* [INSTRUCTIONS FOR THE TASK] Copy out all of the data below line by line, changing no characters.

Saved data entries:
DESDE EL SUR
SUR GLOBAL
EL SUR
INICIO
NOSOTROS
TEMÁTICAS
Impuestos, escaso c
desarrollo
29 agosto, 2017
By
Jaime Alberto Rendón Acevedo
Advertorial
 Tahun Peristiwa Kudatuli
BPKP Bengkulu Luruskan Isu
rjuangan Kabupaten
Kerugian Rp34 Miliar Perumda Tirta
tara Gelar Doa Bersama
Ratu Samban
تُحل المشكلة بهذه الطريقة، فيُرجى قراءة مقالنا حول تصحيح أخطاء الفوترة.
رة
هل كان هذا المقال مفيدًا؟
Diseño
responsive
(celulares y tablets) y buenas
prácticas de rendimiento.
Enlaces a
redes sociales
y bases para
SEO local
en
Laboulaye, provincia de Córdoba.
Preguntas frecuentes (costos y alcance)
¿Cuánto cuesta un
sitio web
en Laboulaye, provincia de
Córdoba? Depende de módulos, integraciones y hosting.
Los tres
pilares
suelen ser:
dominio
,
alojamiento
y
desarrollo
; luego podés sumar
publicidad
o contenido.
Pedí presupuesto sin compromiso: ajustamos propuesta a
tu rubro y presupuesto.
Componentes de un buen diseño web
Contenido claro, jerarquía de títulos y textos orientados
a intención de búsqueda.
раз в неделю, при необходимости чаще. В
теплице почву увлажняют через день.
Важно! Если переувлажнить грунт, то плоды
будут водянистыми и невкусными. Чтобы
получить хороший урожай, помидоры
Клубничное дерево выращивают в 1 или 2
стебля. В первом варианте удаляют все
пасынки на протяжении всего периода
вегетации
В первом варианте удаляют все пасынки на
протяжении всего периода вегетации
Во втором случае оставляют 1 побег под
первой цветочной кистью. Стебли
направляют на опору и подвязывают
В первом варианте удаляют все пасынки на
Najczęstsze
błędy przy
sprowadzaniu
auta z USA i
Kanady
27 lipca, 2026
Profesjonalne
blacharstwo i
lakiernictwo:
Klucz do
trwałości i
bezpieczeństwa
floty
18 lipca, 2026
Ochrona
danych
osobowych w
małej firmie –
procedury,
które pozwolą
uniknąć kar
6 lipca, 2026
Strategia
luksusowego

* [SOLVED EXERCISE]
DESDE EL SUR
SUR GLOBAL
EL SUR
INICIO
NOSOTROS
TEMÁTICAS
Impuestos, escaso c
desarrollo
29 agosto, 2017
By
Jaime Alberto Rendón Acevedo
Advertorial
 Tahun Peristiwa Kudatuli
BPKP Bengkulu Luruskan Isu
rjuangan Kabupaten
Kerugian Rp34 Miliar Perumda Tirta
tara Gelar Doa Bersama
Ratu Samban
تُحل المشكلة بهذه الطريقة، فيُرجى قراءة مقالنا حول تصحيح أخطاء الفوترة.
رة
هل كان هذا المقال مفيدًا؟
Diseño
responsive
(celulares y tablets) y buenas
prácticas de rendimiento.
Enlaces a
redes sociales
y bases para
SEO local
en
Laboulaye, provincia de Córdoba.
Preguntas frecuentes (costos y alcance)
¿Cuánto cuesta un
sitio web
en Laboulaye, provincia de
Córdoba? Depende de módulos, integraciones y hosting.
Los tres
pilares
suelen ser:
dominio
,
alojamiento
y
desarrollo
; luego podés sumar
publicidad
o contenido.
Pedí presupuesto sin compromiso: ajustamos propuesta a
tu rubro y presupuesto.
Componentes de un buen diseño web
Contenido claro, jerarquía de títulos y textos orientados
a intención de búsqueda.
раз в неделю, при необходимости чаще. В
теплице почву увлажняют через день.
Важно! Если переувлажнить грунт, то плоды
будут водянистыми и невкусными. Чтобы
получить хороший урожай, помидоры
Клубничное дерево выращивают в 1 или 2
стебля. В первом варианте удаляют все
пасынки на протяжении всего периода
вегетации
В первом варианте удаляют все пасынки на
протяжении всего периода вегетации
Во втором случае оставляют 1 побег под
первой цветочной кистью. Стебли
направляют на опору и подвязывают
В первом варианте удаляют все пасынки на
Najczęstsze
błędy przy
sprowadzaniu
auta z USA i
Kanady
27 lipca, 2026
Profesjonalne
blacharstwo i
lakiernictwo:
Klucz do
trwałości i
bezpieczeństwa
floty
18 lipca, 2026
Ochrona
danych
osobowych w
małej firmie –
procedury,
które pozwolą
uniknąć kar
6 lipca, 2026
Strategia
luksusowego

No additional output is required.